*Goal*:
Convert the items below into a JSON list of strings, one string per line, skipping blank lines. Begin at the first line of the items and stop after the line that contains "2: (344, 272)".

--- Begin ---

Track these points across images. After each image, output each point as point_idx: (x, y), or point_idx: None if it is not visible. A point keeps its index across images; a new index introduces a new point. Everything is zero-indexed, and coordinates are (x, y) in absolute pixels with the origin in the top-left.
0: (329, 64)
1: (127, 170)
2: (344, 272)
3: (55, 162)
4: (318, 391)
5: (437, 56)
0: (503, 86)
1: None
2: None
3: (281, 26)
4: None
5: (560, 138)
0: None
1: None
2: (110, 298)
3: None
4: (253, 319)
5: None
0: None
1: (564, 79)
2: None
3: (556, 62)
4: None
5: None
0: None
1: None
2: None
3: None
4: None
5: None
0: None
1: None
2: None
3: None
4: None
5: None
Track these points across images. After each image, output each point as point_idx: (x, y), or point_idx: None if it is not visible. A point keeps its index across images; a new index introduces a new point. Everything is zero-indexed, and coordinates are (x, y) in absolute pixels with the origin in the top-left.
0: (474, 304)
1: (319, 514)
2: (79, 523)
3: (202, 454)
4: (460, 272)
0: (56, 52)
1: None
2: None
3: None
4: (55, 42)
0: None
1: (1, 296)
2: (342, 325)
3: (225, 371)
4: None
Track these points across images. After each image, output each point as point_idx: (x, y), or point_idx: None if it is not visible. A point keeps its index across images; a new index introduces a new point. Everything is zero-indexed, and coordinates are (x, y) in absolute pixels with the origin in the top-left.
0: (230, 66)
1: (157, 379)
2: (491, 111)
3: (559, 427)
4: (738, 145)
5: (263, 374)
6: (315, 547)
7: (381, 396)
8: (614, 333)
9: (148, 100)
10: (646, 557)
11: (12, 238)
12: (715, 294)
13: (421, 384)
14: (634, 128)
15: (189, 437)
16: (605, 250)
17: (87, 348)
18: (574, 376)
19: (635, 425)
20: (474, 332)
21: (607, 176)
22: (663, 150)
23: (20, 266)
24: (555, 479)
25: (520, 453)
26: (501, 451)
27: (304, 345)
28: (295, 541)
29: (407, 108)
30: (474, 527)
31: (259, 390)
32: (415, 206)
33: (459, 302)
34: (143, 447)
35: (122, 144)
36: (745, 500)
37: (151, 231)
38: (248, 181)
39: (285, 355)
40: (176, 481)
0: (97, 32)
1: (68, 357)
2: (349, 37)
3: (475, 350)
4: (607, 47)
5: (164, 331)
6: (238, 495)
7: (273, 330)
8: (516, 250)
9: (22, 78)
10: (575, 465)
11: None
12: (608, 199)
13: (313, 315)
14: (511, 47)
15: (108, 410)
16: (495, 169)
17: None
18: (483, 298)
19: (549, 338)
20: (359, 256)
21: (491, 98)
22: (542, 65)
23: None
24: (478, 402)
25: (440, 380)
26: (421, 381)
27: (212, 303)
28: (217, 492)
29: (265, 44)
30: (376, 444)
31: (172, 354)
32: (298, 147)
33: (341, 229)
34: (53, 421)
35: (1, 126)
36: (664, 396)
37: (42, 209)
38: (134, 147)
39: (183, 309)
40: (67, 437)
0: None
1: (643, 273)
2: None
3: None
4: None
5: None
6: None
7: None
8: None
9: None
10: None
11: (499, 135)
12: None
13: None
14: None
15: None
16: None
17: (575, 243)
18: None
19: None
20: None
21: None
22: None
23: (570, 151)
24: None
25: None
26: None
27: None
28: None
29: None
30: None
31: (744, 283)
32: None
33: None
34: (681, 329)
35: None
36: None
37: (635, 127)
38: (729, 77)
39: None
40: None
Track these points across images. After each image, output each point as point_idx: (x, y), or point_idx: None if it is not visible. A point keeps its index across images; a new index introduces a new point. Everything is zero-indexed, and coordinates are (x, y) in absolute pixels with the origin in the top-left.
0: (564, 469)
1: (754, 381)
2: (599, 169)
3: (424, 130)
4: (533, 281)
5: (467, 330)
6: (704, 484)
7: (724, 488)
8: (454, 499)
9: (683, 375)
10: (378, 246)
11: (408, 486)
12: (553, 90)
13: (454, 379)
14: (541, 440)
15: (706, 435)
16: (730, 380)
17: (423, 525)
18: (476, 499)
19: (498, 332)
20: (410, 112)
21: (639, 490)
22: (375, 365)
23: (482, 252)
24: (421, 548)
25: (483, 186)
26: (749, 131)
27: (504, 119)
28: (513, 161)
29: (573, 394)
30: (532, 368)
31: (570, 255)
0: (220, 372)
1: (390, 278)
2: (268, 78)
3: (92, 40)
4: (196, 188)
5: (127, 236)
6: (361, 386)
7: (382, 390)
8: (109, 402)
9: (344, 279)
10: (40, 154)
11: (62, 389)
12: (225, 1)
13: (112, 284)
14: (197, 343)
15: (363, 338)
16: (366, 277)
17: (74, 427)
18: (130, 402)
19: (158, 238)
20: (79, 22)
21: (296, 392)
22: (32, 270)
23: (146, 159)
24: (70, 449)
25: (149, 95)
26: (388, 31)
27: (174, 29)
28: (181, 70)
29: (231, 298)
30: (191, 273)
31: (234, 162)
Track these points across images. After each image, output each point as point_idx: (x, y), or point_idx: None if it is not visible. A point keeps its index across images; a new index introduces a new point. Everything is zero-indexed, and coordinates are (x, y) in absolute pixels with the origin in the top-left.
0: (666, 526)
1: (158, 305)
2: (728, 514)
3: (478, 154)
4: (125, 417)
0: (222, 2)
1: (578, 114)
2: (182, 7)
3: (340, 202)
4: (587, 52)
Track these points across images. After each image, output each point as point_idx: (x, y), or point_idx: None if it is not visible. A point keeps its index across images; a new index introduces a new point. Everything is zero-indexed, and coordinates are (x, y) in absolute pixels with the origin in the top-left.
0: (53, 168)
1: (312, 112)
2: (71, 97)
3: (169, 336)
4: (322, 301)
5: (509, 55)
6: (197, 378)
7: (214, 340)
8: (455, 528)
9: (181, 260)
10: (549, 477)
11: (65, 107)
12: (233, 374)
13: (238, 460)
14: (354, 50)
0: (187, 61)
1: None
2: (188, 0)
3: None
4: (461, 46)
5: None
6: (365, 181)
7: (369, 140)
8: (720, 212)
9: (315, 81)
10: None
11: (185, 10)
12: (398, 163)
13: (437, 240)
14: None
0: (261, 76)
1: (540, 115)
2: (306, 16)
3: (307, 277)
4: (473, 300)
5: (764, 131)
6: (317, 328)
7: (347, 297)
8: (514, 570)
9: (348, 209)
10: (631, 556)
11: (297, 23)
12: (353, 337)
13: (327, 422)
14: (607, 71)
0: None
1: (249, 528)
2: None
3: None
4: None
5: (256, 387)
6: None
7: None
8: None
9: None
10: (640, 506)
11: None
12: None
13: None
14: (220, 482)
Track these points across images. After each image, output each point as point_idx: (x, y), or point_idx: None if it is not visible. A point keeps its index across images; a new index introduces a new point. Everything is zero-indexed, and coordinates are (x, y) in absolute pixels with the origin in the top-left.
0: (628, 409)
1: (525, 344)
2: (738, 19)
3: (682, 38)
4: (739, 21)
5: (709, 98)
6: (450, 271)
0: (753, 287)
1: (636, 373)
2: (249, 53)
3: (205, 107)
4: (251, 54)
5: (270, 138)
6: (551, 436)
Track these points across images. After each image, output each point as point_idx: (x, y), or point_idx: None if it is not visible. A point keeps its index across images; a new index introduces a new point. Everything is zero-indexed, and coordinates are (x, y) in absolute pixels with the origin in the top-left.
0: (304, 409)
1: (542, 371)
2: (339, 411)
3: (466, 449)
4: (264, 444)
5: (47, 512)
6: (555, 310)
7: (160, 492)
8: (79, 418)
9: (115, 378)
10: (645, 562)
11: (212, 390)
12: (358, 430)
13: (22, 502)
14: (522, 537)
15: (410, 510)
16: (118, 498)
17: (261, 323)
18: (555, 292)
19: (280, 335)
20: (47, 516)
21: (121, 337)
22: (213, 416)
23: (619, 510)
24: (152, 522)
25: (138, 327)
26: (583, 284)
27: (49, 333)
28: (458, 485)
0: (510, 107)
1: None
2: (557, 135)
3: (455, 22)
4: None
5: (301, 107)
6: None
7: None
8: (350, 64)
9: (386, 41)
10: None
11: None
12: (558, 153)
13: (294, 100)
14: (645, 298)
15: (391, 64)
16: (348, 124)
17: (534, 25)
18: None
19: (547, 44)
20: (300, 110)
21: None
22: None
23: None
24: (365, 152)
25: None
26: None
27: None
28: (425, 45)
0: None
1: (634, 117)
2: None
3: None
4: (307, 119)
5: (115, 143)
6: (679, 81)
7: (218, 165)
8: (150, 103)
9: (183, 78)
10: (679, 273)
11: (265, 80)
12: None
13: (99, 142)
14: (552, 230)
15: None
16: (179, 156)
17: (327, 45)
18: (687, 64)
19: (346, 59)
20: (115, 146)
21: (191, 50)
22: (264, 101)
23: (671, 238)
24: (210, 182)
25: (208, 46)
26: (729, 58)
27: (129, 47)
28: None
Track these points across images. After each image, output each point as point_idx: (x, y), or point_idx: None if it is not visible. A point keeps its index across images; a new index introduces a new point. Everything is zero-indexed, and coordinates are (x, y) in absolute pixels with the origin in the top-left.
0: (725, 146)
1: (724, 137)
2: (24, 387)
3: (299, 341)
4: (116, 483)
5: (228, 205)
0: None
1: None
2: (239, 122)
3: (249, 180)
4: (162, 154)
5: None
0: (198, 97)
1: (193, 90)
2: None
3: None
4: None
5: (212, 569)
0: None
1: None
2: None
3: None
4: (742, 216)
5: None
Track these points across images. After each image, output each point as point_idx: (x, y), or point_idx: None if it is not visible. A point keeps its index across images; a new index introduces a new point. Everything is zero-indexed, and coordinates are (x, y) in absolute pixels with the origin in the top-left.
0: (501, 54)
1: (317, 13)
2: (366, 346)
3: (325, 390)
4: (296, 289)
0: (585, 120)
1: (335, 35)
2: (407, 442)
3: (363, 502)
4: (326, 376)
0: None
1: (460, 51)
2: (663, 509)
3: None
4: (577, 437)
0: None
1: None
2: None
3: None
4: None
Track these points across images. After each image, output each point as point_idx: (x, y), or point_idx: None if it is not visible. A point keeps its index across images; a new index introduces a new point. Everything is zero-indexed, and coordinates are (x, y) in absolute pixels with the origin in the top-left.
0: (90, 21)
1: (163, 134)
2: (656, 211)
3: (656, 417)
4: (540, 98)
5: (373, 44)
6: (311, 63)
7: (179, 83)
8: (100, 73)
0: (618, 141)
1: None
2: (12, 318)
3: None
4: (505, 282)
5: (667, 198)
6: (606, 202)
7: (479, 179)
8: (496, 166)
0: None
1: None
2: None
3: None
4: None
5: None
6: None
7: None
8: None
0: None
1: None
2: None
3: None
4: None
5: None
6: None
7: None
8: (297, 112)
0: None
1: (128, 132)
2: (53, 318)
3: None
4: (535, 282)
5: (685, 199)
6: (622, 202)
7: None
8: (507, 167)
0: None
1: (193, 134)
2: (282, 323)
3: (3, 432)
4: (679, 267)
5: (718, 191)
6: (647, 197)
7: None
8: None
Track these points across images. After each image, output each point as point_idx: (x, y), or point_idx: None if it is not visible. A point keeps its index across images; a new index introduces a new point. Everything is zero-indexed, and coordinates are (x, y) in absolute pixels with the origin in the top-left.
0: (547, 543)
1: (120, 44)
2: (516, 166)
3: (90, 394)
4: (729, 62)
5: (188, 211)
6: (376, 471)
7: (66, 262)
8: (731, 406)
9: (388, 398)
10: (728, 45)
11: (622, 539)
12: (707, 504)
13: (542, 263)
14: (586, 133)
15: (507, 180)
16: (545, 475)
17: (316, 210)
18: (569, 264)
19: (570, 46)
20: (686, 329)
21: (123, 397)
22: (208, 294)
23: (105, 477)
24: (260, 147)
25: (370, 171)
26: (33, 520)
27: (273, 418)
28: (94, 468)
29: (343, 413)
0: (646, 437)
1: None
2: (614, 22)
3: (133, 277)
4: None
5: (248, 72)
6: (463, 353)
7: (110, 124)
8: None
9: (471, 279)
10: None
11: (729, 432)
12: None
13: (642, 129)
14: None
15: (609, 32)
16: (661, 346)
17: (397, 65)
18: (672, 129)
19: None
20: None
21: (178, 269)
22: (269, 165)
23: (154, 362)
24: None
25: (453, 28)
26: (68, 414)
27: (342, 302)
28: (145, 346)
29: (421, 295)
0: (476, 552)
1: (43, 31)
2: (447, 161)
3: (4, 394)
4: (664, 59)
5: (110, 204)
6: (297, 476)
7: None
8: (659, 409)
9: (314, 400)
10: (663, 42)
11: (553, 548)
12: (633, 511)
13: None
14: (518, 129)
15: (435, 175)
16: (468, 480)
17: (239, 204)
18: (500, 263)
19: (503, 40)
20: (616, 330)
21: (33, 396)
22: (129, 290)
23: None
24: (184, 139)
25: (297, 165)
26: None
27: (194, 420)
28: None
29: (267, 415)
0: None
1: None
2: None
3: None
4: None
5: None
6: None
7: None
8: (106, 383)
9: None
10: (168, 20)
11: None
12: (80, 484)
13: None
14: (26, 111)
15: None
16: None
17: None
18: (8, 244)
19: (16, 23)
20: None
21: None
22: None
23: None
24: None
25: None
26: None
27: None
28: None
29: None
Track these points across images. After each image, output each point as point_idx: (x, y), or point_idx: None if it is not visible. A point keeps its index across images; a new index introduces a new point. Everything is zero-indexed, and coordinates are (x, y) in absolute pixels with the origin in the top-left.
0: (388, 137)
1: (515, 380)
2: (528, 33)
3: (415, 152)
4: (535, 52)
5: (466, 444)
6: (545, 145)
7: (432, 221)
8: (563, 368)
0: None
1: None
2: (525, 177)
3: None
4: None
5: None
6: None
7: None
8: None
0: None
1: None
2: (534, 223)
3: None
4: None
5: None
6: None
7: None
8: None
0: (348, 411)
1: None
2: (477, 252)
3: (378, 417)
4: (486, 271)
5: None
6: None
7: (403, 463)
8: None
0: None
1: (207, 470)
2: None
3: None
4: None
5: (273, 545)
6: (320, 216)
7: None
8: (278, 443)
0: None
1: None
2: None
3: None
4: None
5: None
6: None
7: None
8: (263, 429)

--- End ---

*Reply*:
[
  "Track these points across images. After each image, output each point as point_idx: (x, y), or point_idx: None if it is not visible. A point keeps its index across images; a new index introduces a new point. Everything is zero-indexed, and coordinates are (x, y) in absolute pixels with the origin in the top-left.",
  "0: (329, 64)",
  "1: (127, 170)",
  "2: (344, 272)"
]